EXCERPT TO READ:
++++++

AML and KYC Reliance in 2026: Accountability, Judgement and the Role of Technology

Grid of profiles images being scanned

AML and KYC Reliance in 2026: Accountability, Judgement and the Role of Technology

Grid of profiles images being scanned

AML and KYC Reliance in 2026: Accountability, Judgement and the Role of Technology

Grid of profiles images being scanned

Why regulated firms remain responsible for decisions, even as AI and reliance models continue to evolve

Across financial services, a consistent principle continues to define effective AML and KYC frameworks: responsibility cannot be outsourced.

However, in practice, reliance on third parties and external solutions is often necessary. The critical factor is not the use of those parties, but the selection of the right partners, supported by appropriate oversight, transparency, and the ability to evidence how they contribute to the firm’s decision-making.

The observations below reflect broader industry direction and regulatory expectations rather than any single provider or solution.

In Jersey, “reliance” is a defined legal mechanism under Article 16 of the Money Laundering (Jersey) Order 2008, allowing firms in limited circumstances to rely on identification measures performed by another obliged person. It does not transfer responsibility for compliance or decision-making.

As firms continue to adopt new technologies, including artificial intelligence and digital identity tools, there is a clear direction of travel across the market. Tools can enhance processes, but they do not replace accountability, judgement, or the need for defensible, evidence-based decision-making within existing AML/CFT obligations.

For firms operating in Jersey and similar jurisdictions, the message is consistent. The future of compliance is not about doing less. It is about doing it better, with clearer evidence, stronger oversight, and more disciplined use of technology.

1. Accountability remains with the regulated firm

The most important takeaway is also the simplest.

++++++

EXPLORE THE MATERIAL:
[1] In the AML and KYC article, which article of the Money Laundering (Jersey) Order 2008 sets out "reliance" as a legal mechanism?
[2] Transcribe everything in the AML and KYC article from "As firms continue" down to "also the simplest.".
The listing after this article is separate material, unrelated to it.

RECORDED INFORMATION:

++++++

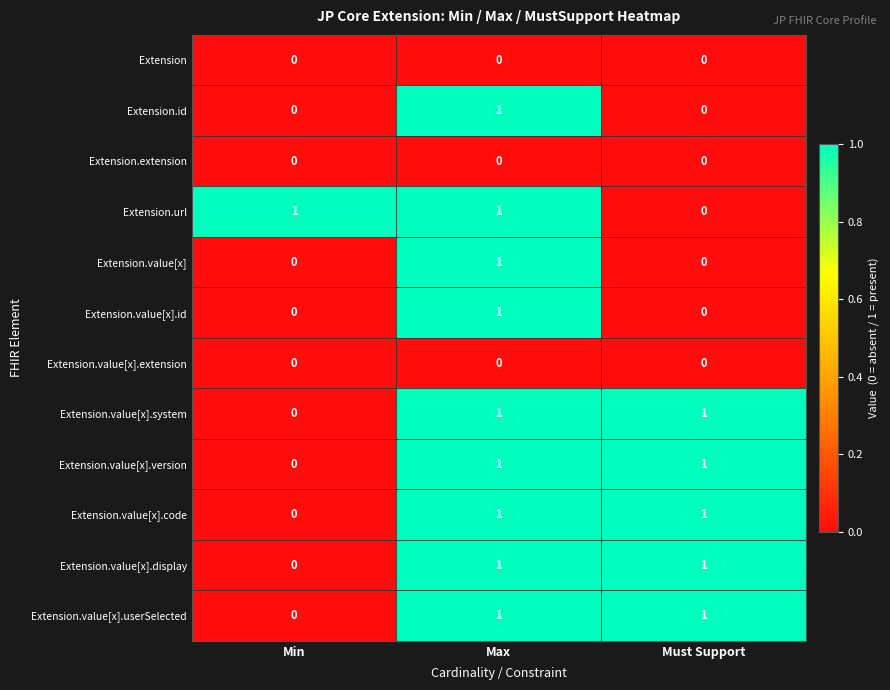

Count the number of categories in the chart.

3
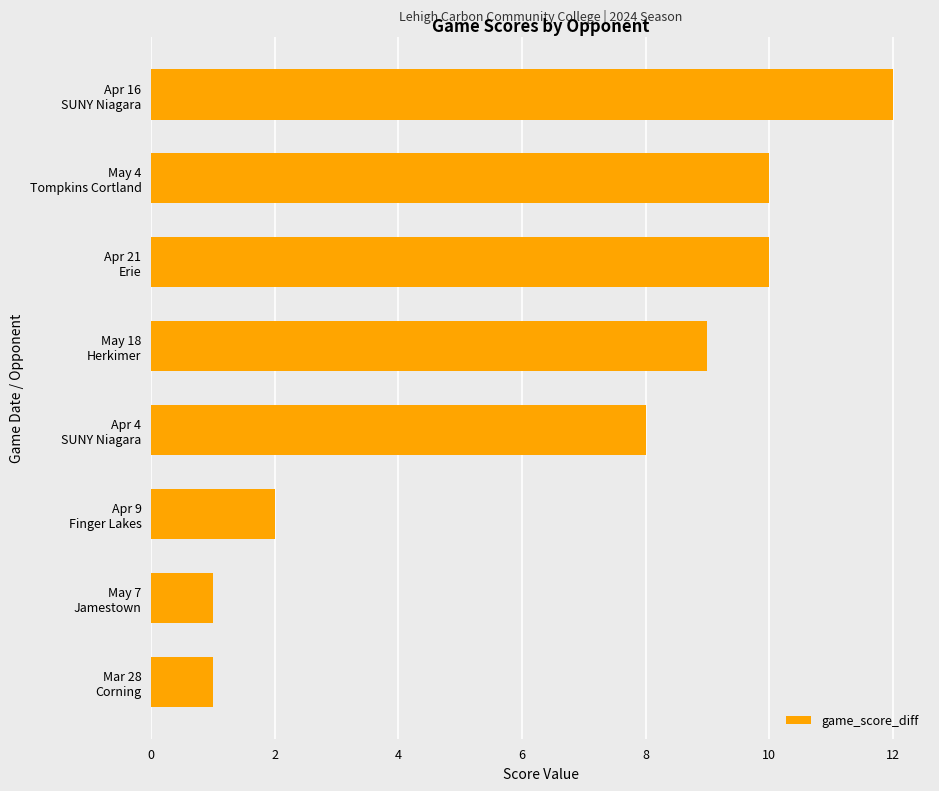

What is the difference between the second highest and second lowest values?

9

++++++

SOLUTION SET:
[1] Article 16

[2]
As firms continue to adopt new technologies, including artificial intelligence and digital identity tools, there is a clear direction of travel across the market. Tools can enhance processes, but they do not replace accountability, judgement, or the need for defensible, evidence-based decision-making within existing AML/CFT obligations.

For firms operating in Jersey and similar jurisdictions, the message is consistent. The future of compliance is not about doing less. It is about doing it better, with clearer evidence, stronger oversight, and more disciplined use of technology.

1. Accountability remains with the regulated firm

The most important takeaway is also the simplest.